Data provided:
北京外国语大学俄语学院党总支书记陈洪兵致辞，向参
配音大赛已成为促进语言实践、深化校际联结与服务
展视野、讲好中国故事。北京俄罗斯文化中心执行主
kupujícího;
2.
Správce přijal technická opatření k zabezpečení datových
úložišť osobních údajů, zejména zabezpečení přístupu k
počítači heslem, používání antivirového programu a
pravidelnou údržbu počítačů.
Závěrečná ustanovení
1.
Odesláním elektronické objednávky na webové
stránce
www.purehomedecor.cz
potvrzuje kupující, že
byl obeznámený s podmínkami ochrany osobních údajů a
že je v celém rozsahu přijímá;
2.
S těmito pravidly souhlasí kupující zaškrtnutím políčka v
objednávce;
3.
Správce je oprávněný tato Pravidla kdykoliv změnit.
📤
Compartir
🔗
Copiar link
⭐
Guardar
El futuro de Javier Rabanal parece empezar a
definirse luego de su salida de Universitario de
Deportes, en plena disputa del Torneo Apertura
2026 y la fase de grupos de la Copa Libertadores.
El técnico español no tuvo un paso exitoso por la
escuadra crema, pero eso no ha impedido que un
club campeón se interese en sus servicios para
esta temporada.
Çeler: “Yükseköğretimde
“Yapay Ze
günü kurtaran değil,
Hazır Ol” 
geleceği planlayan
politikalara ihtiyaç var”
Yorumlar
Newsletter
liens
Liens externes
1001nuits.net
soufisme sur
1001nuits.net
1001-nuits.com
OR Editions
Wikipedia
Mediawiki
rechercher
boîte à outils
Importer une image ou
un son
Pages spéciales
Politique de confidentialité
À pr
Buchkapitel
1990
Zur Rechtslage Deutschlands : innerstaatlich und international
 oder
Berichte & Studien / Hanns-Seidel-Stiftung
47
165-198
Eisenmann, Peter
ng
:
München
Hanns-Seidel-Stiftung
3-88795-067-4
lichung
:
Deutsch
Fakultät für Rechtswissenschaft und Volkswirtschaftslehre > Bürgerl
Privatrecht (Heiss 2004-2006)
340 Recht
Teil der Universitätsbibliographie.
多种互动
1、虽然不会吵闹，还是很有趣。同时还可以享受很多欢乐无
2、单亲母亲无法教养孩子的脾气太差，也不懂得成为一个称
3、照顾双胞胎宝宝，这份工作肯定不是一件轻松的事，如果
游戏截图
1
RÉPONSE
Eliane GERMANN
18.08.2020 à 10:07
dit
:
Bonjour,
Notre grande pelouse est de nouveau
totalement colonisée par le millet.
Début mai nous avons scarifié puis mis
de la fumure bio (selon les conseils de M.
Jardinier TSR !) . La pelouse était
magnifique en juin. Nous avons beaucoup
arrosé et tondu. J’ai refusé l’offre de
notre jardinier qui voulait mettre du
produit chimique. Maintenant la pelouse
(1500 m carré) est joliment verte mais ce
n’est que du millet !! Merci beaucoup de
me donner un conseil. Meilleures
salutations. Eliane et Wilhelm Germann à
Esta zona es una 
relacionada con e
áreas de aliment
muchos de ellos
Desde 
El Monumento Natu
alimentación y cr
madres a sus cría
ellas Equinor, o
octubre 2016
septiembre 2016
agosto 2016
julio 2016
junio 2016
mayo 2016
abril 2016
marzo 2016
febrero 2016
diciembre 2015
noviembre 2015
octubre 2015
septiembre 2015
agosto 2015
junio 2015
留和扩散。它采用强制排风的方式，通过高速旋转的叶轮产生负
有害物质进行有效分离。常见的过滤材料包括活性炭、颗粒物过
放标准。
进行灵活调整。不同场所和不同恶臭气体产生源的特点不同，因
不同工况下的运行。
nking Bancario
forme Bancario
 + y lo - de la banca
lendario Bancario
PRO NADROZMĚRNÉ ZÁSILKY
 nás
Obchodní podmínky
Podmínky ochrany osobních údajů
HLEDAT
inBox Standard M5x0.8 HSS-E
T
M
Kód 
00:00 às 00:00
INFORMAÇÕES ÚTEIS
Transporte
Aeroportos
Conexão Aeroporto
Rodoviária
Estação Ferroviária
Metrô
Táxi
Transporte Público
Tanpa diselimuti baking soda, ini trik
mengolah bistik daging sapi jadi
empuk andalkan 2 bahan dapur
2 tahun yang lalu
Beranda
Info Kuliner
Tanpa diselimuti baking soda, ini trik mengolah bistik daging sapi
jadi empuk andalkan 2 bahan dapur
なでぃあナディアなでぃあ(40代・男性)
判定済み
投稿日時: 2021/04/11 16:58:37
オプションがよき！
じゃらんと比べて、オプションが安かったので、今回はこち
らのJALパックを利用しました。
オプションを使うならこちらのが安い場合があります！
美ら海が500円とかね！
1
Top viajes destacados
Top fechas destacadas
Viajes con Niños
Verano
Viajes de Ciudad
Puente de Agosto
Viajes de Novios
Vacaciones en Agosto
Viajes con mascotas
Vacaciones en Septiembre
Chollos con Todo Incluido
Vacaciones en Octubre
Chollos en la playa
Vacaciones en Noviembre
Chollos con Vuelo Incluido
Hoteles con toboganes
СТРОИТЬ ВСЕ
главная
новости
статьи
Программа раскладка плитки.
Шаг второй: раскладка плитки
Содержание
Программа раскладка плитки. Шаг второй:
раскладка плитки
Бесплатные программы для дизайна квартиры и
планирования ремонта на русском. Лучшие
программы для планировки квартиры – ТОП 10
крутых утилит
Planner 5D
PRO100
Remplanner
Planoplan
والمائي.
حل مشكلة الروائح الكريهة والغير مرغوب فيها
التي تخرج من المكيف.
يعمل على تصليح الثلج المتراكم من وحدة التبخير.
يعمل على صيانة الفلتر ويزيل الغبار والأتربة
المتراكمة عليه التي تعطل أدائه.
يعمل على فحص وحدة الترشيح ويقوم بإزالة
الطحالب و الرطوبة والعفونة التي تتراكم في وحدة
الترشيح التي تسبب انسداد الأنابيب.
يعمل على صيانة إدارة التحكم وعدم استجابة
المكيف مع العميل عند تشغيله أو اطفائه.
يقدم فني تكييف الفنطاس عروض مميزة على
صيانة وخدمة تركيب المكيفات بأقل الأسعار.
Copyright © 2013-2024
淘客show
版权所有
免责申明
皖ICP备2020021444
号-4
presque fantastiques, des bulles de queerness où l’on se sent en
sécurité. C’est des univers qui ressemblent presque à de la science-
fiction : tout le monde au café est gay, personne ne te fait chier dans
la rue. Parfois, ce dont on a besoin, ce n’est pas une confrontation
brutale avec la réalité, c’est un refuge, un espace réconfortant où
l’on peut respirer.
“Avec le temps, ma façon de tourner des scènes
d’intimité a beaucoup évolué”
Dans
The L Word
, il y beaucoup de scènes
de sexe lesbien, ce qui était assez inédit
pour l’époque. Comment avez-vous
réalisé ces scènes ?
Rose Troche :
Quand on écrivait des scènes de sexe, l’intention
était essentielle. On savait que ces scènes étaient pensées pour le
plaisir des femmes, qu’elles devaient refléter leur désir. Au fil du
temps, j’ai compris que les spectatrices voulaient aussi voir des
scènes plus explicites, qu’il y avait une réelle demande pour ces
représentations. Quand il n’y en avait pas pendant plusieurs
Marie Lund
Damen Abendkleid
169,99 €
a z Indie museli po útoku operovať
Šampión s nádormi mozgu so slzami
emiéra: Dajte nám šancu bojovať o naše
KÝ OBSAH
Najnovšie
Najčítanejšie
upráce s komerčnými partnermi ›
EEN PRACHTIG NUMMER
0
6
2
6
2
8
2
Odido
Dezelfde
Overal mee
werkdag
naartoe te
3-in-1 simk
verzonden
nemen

Brief: Rewrite the text of every row above, replacing each "Hanns-Seidel-Stiftung" with "Hanns Seidel Foundation" and leaving everything else unchanged.

Result of this exercise:
北京外国语大学俄语学院党总支书记陈洪兵致辞，向参
配音大赛已成为促进语言实践、深化校际联结与服务
展视野、讲好中国故事。北京俄罗斯文化中心执行主
kupujícího;
2.
Správce přijal technická opatření k zabezpečení datových
úložišť osobních údajů, zejména zabezpečení přístupu k
počítači heslem, používání antivirového programu a
pravidelnou údržbu počítačů.
Závěrečná ustanovení
1.
Odesláním elektronické objednávky na webové
stránce
www.purehomedecor.cz
potvrzuje kupující, že
byl obeznámený s podmínkami ochrany osobních údajů a
že je v celém rozsahu přijímá;
2.
S těmito pravidly souhlasí kupující zaškrtnutím políčka v
objednávce;
3.
Správce je oprávněný tato Pravidla kdykoliv změnit.
📤
Compartir
🔗
Copiar link
⭐
Guardar
El futuro de Javier Rabanal parece empezar a
definirse luego de su salida de Universitario de
Deportes, en plena disputa del Torneo Apertura
2026 y la fase de grupos de la Copa Libertadores.
El técnico español no tuvo un paso exitoso por la
escuadra crema, pero eso no ha impedido que un
club campeón se interese en sus servicios para
esta temporada.
Çeler: “Yükseköğretimde
“Yapay Ze
günü kurtaran değil,
Hazır Ol” 
geleceği planlayan
politikalara ihtiyaç var”
Yorumlar
Newsletter
liens
Liens externes
1001nuits.net
soufisme sur
1001nuits.net
1001-nuits.com
OR Editions
Wikipedia
Mediawiki
rechercher
boîte à outils
Importer une image ou
un son
Pages spéciales
Politique de confidentialité
À pr
Buchkapitel
1990
Zur Rechtslage Deutschlands : innerstaatlich und international
 oder
Berichte & Studien / Hanns Seidel Foundation
47
165-198
Eisenmann, Peter
ng
:
München
Hanns Seidel Foundation
3-88795-067-4
lichung
:
Deutsch
Fakultät für Rechtswissenschaft und Volkswirtschaftslehre > Bürgerl
Privatrecht (Heiss 2004-2006)
340 Recht
Teil der Universitätsbibliographie.
多种互动
1、虽然不会吵闹，还是很有趣。同时还可以享受很多欢乐无
2、单亲母亲无法教养孩子的脾气太差，也不懂得成为一个称
3、照顾双胞胎宝宝，这份工作肯定不是一件轻松的事，如果
游戏截图
1
RÉPONSE
Eliane GERMANN
18.08.2020 à 10:07
dit
:
Bonjour,
Notre grande pelouse est de nouveau
totalement colonisée par le millet.
Début mai nous avons scarifié puis mis
de la fumure bio (selon les conseils de M.
Jardinier TSR !) . La pelouse était
magnifique en juin. Nous avons beaucoup
arrosé et tondu. J’ai refusé l’offre de
notre jardinier qui voulait mettre du
produit chimique. Maintenant la pelouse
(1500 m carré) est joliment verte mais ce
n’est que du millet !! Merci beaucoup de
me donner un conseil. Meilleures
salutations. Eliane et Wilhelm Germann à
Esta zona es una 
relacionada con e
áreas de aliment
muchos de ellos
Desde 
El Monumento Natu
alimentación y cr
madres a sus cría
ellas Equinor, o
octubre 2016
septiembre 2016
agosto 2016
julio 2016
junio 2016
mayo 2016
abril 2016
marzo 2016
febrero 2016
diciembre 2015
noviembre 2015
octubre 2015
septiembre 2015
agosto 2015
junio 2015
留和扩散。它采用强制排风的方式，通过高速旋转的叶轮产生负
有害物质进行有效分离。常见的过滤材料包括活性炭、颗粒物过
放标准。
进行灵活调整。不同场所和不同恶臭气体产生源的特点不同，因
不同工况下的运行。
nking Bancario
forme Bancario
 + y lo - de la banca
lendario Bancario
PRO NADROZMĚRNÉ ZÁSILKY
 nás
Obchodní podmínky
Podmínky ochrany osobních údajů
HLEDAT
inBox Standard M5x0.8 HSS-E
T
M
Kód 
00:00 às 00:00
INFORMAÇÕES ÚTEIS
Transporte
Aeroportos
Conexão Aeroporto
Rodoviária
Estação Ferroviária
Metrô
Táxi
Transporte Público
Tanpa diselimuti baking soda, ini trik
mengolah bistik daging sapi jadi
empuk andalkan 2 bahan dapur
2 tahun yang lalu
Beranda
Info Kuliner
Tanpa diselimuti baking soda, ini trik mengolah bistik daging sapi
jadi empuk andalkan 2 bahan dapur
なでぃあナディアなでぃあ(40代・男性)
判定済み
投稿日時: 2021/04/11 16:58:37
オプションがよき！
じゃらんと比べて、オプションが安かったので、今回はこち
らのJALパックを利用しました。
オプションを使うならこちらのが安い場合があります！
美ら海が500円とかね！
1
Top viajes destacados
Top fechas destacadas
Viajes con Niños
Verano
Viajes de Ciudad
Puente de Agosto
Viajes de Novios
Vacaciones en Agosto
Viajes con mascotas
Vacaciones en Septiembre
Chollos con Todo Incluido
Vacaciones en Octubre
Chollos en la playa
Vacaciones en Noviembre
Chollos con Vuelo Incluido
Hoteles con toboganes
СТРОИТЬ ВСЕ
главная
новости
статьи
Программа раскладка плитки.
Шаг второй: раскладка плитки
Содержание
Программа раскладка плитки. Шаг второй:
раскладка плитки
Бесплатные программы для дизайна квартиры и
планирования ремонта на русском. Лучшие
программы для планировки квартиры – ТОП 10
крутых утилит
Planner 5D
PRO100
Remplanner
Planoplan
والمائي.
حل مشكلة الروائح الكريهة والغير مرغوب فيها
التي تخرج من المكيف.
يعمل على تصليح الثلج المتراكم من وحدة التبخير.
يعمل على صيانة الفلتر ويزيل الغبار والأتربة
المتراكمة عليه التي تعطل أدائه.
يعمل على فحص وحدة الترشيح ويقوم بإزالة
الطحالب و الرطوبة والعفونة التي تتراكم في وحدة
الترشيح التي تسبب انسداد الأنابيب.
يعمل على صيانة إدارة التحكم وعدم استجابة
المكيف مع العميل عند تشغيله أو اطفائه.
يقدم فني تكييف الفنطاس عروض مميزة على
صيانة وخدمة تركيب المكيفات بأقل الأسعار.
Copyright © 2013-2024
淘客show
版权所有
免责申明
皖ICP备2020021444
号-4
presque fantastiques, des bulles de queerness où l’on se sent en
sécurité. C’est des univers qui ressemblent presque à de la science-
fiction : tout le monde au café est gay, personne ne te fait chier dans
la rue. Parfois, ce dont on a besoin, ce n’est pas une confrontation
brutale avec la réalité, c’est un refuge, un espace réconfortant où
l’on peut respirer.
“Avec le temps, ma façon de tourner des scènes
d’intimité a beaucoup évolué”
Dans
The L Word
, il y beaucoup de scènes
de sexe lesbien, ce qui était assez inédit
pour l’époque. Comment avez-vous
réalisé ces scènes ?
Rose Troche :
Quand on écrivait des scènes de sexe, l’intention
était essentielle. On savait que ces scènes étaient pensées pour le
plaisir des femmes, qu’elles devaient refléter leur désir. Au fil du
temps, j’ai compris que les spectatrices voulaient aussi voir des
scènes plus explicites, qu’il y avait une réelle demande pour ces
représentations. Quand il n’y en avait pas pendant plusieurs
Marie Lund
Damen Abendkleid
169,99 €
a z Indie museli po útoku operovať
Šampión s nádormi mozgu so slzami
emiéra: Dajte nám šancu bojovať o naše
KÝ OBSAH
Najnovšie
Najčítanejšie
upráce s komerčnými partnermi ›
EEN PRACHTIG NUMMER
0
6
2
6
2
8
2
Odido
Dezelfde
Overal mee
werkdag
naartoe te
3-in-1 simk
verzonden
nemen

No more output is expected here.